Sunday, June 10, 2012

Action Guidance and Rational Decision Procedures

With the background out of the way, let's now look at how we should go about formulating a "decision procedure" to complement our moral theory's criterion of rightness.

I'm going to contrast two broad approaches to this issue. The first -- what we might call "instruction manual" -- approach, tries to specify what Holly Smith (in 'Subjective Rightness') calls “a type of duty to which the agent has infallible access in his decision-making,” however confused or misguided he may be. The focus is very much on developing a decision procedure that (almost) any agent can implement without difficult. Feldman follows this tradition in his 'True and Useful'. On p.164, for example, he suggests as a heuristic for explicating subjective rightness a "Moral Guide" who, faced with an irresponsibly reckless agent, responds: "I won't comment on your policy concerning this sort of case. I will simply tell you what, given that you have those moral views, you ought2 to do..."

I think that this is not good advice. We should not just hold fixed an agent's unreasonableness when trying to determine what they ought (in the deliberative sense) to do. Rather, on the alternative approach that I favour, we're interested in what a rational decision-procedure would look like, or what it would be rational for the agent to do, given their evidence.
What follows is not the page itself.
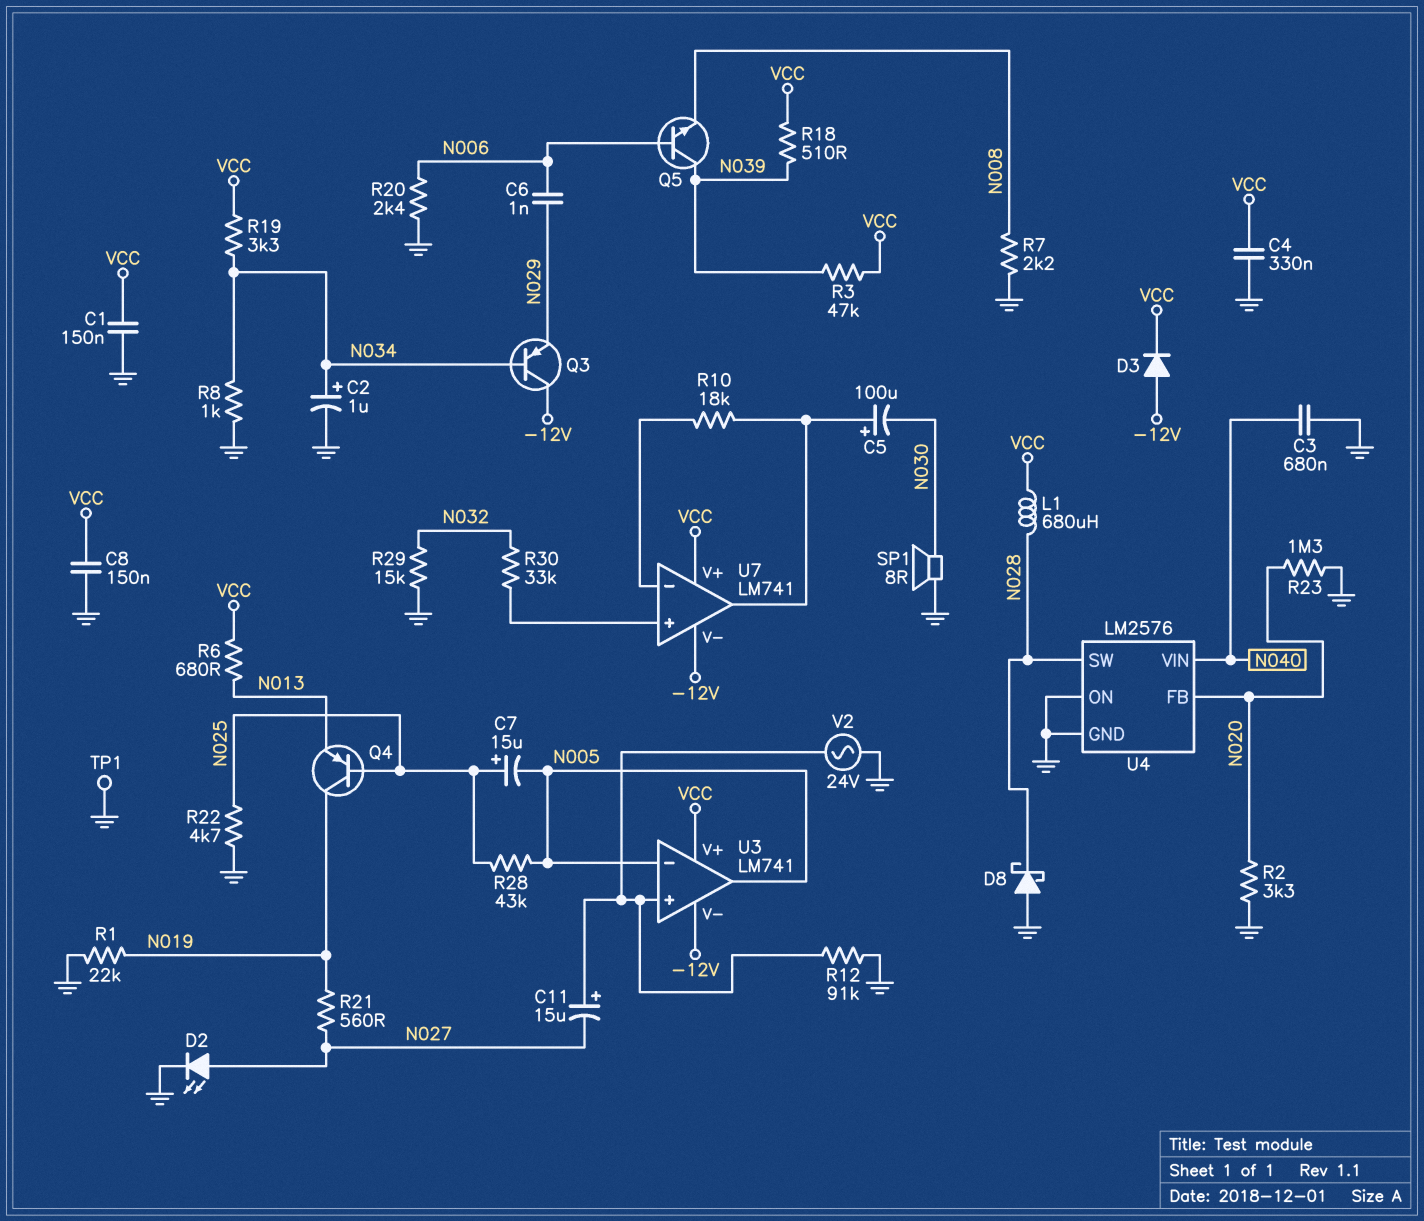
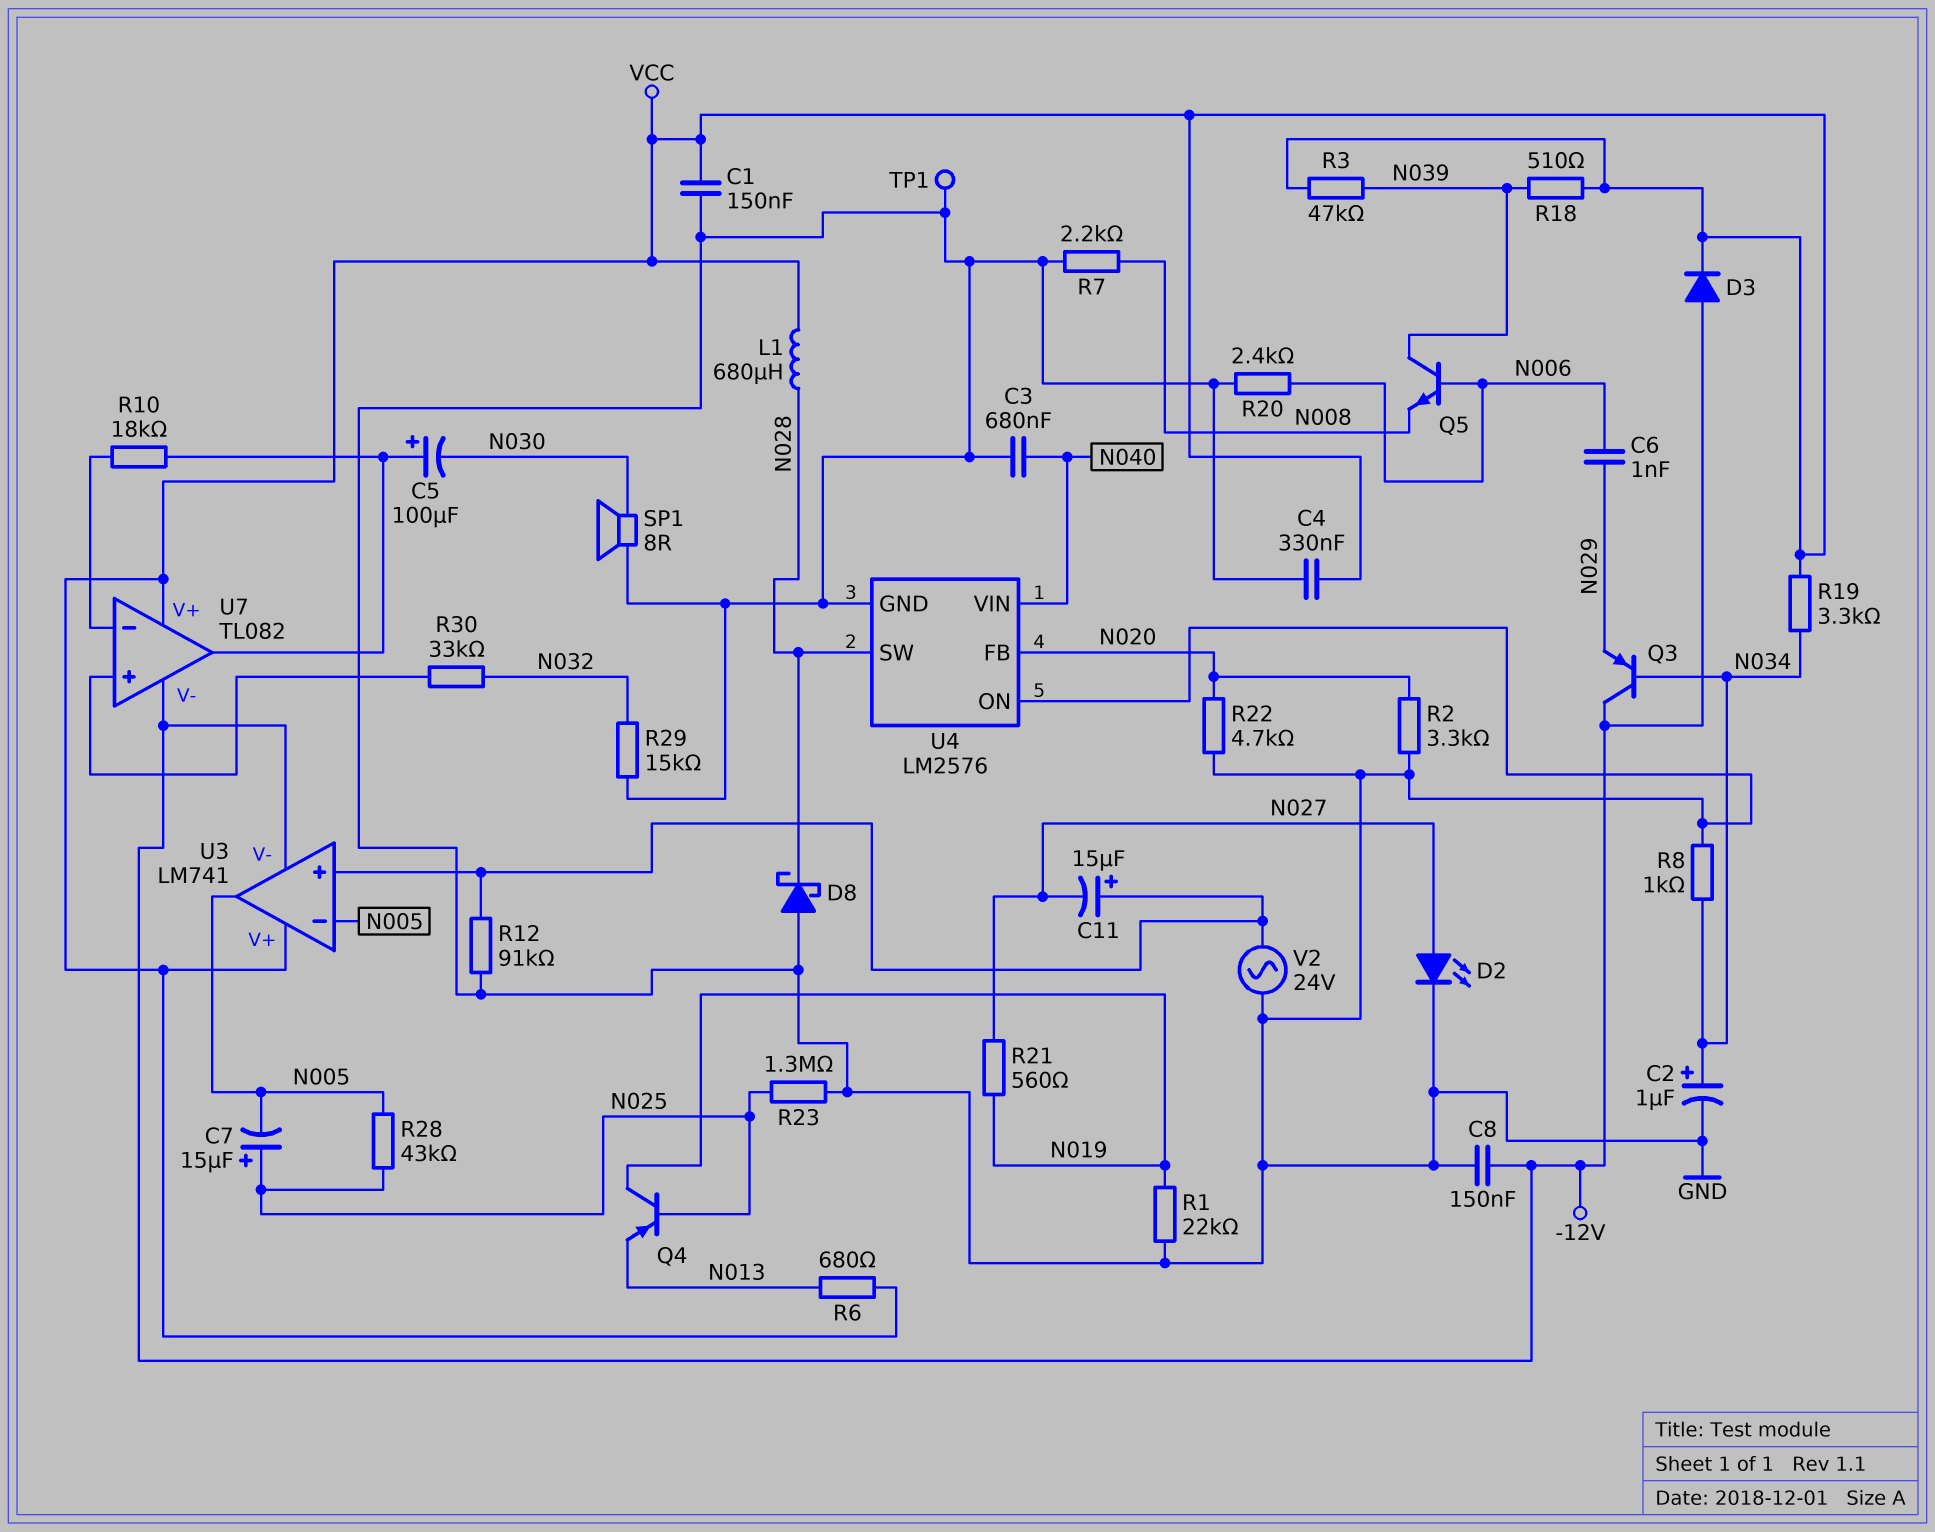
C8: 150nF (GND, VCC) -> 150nF (-12V, GND)
R22: 4.7k (GND, N025) -> 4.7k (GND, N020)
R23: 1.3M (GND, N020) -> 1.3M (GND, N025)
U7: LM741 -> TL082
Part of what this requires is that the agent responds appropriately to their evidence, and so holds non-crazy normative views. If an agent begins with crazy normative views, or reckless dispositions, there's no normatively significant sense in which they "ought" to follow through on this initial mistake. Rather, they ought (by any genuinely normative sense of "ought") to revise their irrational views and behave reasonably. That, I hold, is what is required for an agent to act commendably. The relevant decision procedure for a two-level moral theory is thus whatever decision procedure constitutes rationality from a moral point of view, or evidence-relative rightness, not Smith's "subjective rightness".

As I put it in my old essay on Objective and Subjective Oughts:
Even when considering the project of creating an 'instruction manual' that agents may use as a guide in making their way about the world, I think we should be satisfied by norms that will serve to guide a sufficiently competent and well-functioning agent in the right direction. Others have hoped to find moral norms that even the most incompetent agent can apply without difficulty. The problem with this hope is that incompetent agents will, being incompetent, inevitably end up doing rather poorly on many occasions. So if we want to tailor our instruction manual to cater to their limited abilities, we are going to end up instructing agents to act poorly...

So we shouldn't feel compelled to write an instruction manual that's easy for anyone (however incompetent) to follow, because the resulting advice would no longer have any value. At the other extreme, I certainly acknowledge that there's little use for instructions that appeal to unknowable conditions (e.g. the Moore-paradoxical: “what to do if you believe that p but p is false at the time of reading this instruction...”). Still, there may be plenty of value to be found in an instruction manual that appeals to evidential conditions (e.g. “what to do if your evidence supports 0.2 - 0.4 credence in p”), since we are often able to judge our evidence correctly. Granted, if we are so ill-constituted as to be unable to respond appropriately to evidence, then we will be equally unable to be guided by these normative (rational) requirements. That'd certainly be unfortunate, but I think any complaint about this situation is more fairly directed at the world (for containing ill-constituted agents in the first place) than at our normative theory (for failing to achieve the impossible with them).

I conclude there that "real normativity is inevitably laced with objectivity, in the sense that merely trying hard to be reasonable is no guarantee of success." Once we appreciate this point, I think it undermines the motivation for the excessively "subjective" approach of Smith and Feldman. It's true that we need to supplement our objective criteria of rightness with an account of what it's rational for agents to do given their limited evidence. And for cognitively limited human agents, I don't think the answer will be as simple as "maximize expected utility" -- I spell out a more nuanced approach here. But once we have an account of what it's rational for non-ideal agents to do, I'm not convinced that there are any norms more subjective than that, that are worth looking for.